Why would you care about all this? What would it be like if you could also be the "bank" on the capital markets and exceptionally the probability theory could be used in your favour? Exciting, isn't it? Let's go on this journey together, everything will be explained to you if you are patient and eager to learn.
Remember:
The most reliable and consistent profits are achieved on the basis of probability and statistics.
You can use these for yourself without being a genius á la Beautiful Mind or having studied math.
1.2 What is an option?
First of all, I would like to talk about the absolute basics of option trading. You are probably an absolute beginner or have never heard that options can be traded and what they actually are. It is therefore important that we first understand what constitutes an option or an option contract at all.

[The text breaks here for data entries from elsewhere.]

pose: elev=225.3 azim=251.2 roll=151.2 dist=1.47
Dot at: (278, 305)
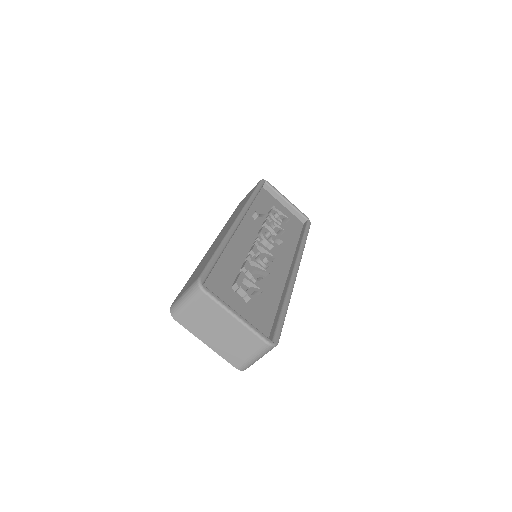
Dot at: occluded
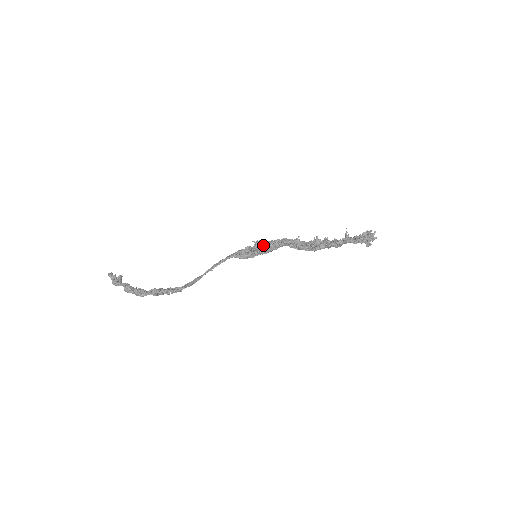
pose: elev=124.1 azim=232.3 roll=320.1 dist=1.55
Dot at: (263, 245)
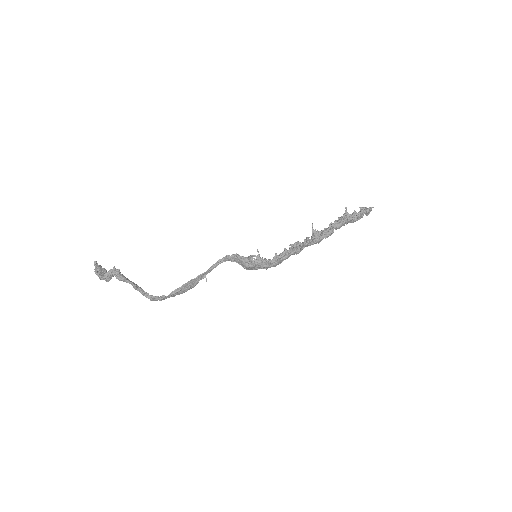
Dot at: occluded
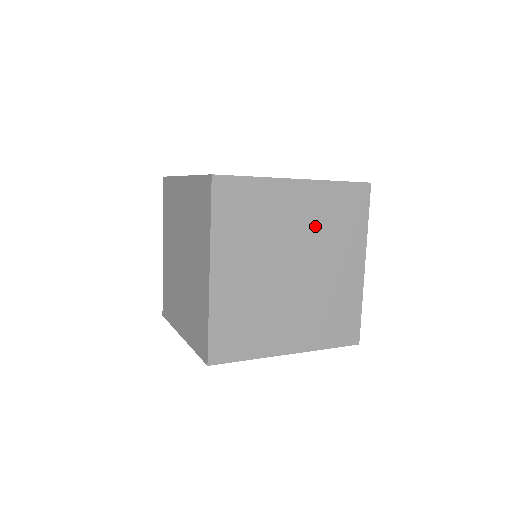
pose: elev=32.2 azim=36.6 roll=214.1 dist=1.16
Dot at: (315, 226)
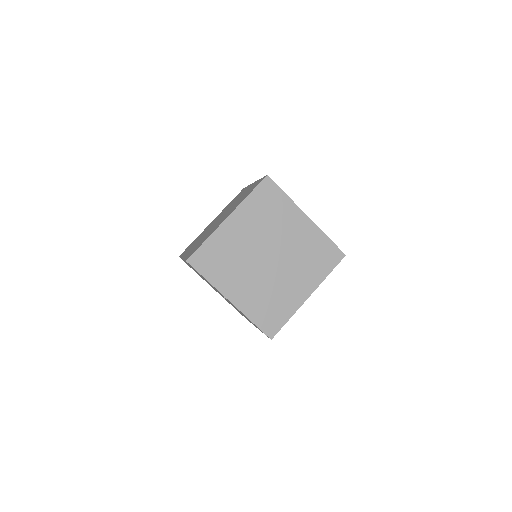
Dot at: (298, 247)
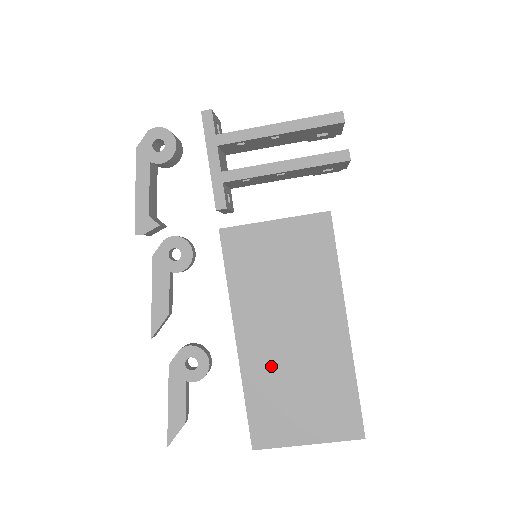
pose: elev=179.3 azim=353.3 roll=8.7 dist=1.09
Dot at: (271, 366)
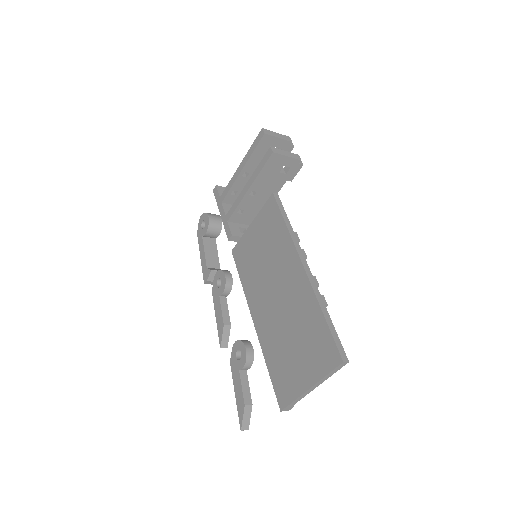
Dot at: (273, 330)
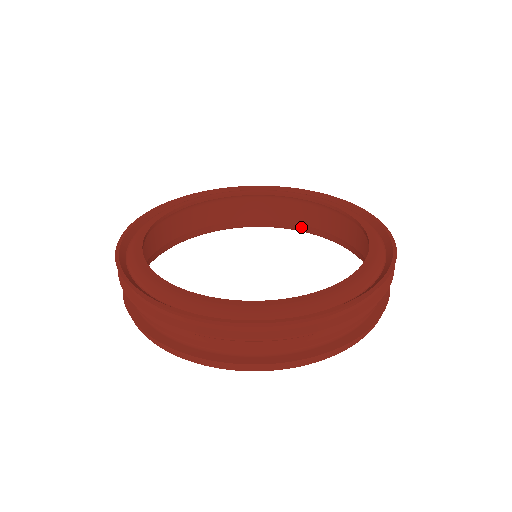
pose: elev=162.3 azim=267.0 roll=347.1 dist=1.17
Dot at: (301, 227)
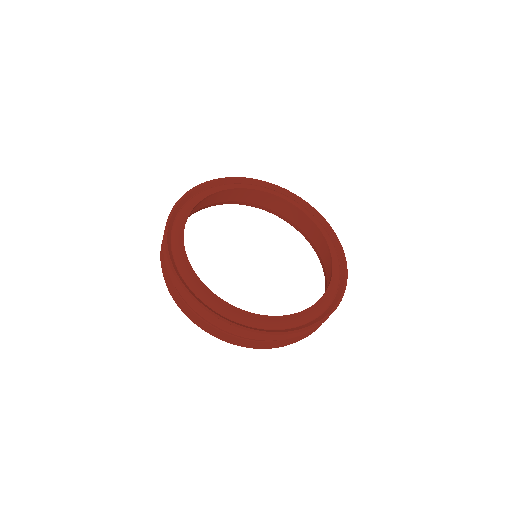
Dot at: (272, 211)
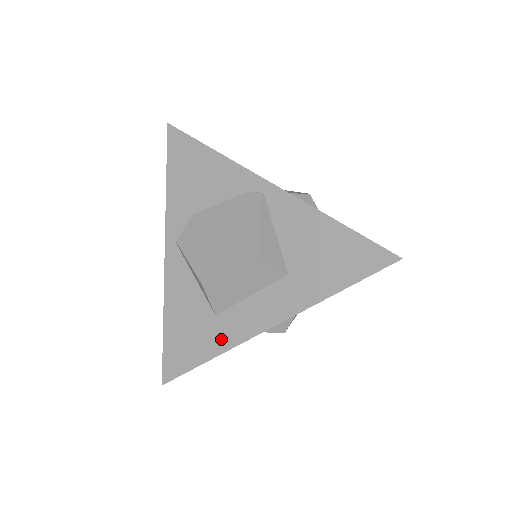
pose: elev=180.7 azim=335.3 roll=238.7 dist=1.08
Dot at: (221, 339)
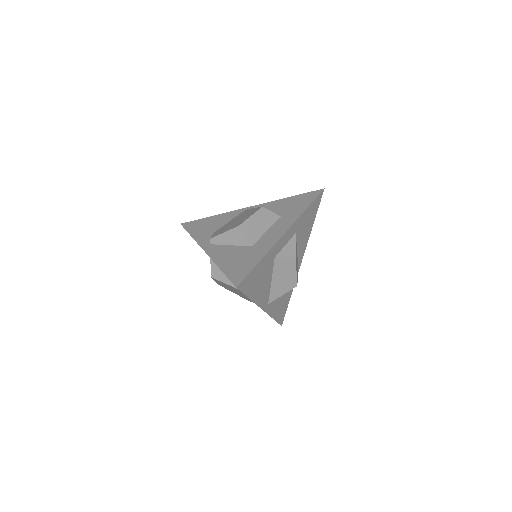
Dot at: (262, 250)
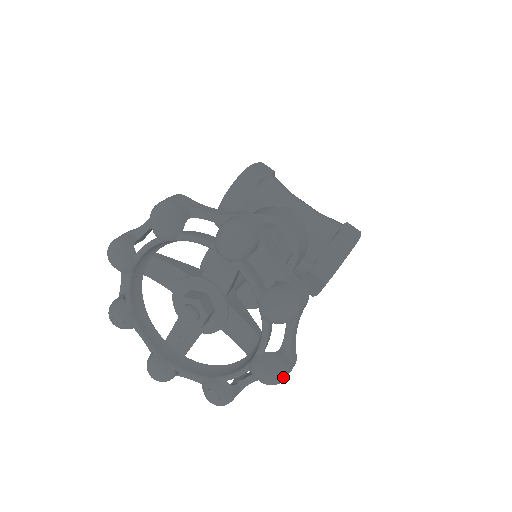
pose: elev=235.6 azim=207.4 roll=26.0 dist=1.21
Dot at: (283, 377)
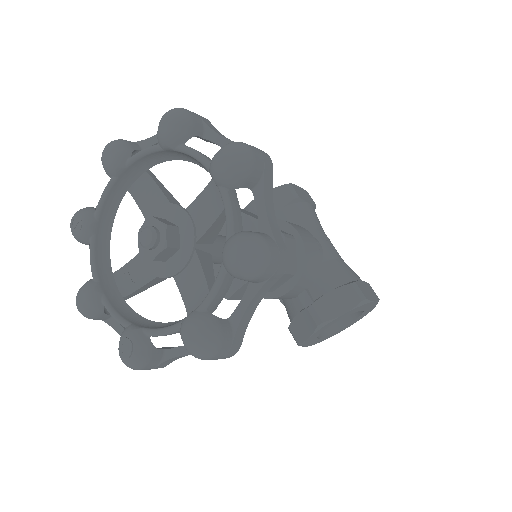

Why and for what purpose were options invented? In essence, they are intended to perform "administrative tasks", namely to minimise risk. This gives you the opportunity to hedge yourself, speculate or use the contracts as a form of insurance. For options trading, it is important that we clearly define and understand the benefits and risks of each position we take. So, what is an options contract? Options are simply a legally binding contractual agreement between a buyer and a seller to buy and sell shares at a fixed price over a period of time. This is the serious difference between options and shares in general. Trading at a fixed price and for a fixed period is agreed.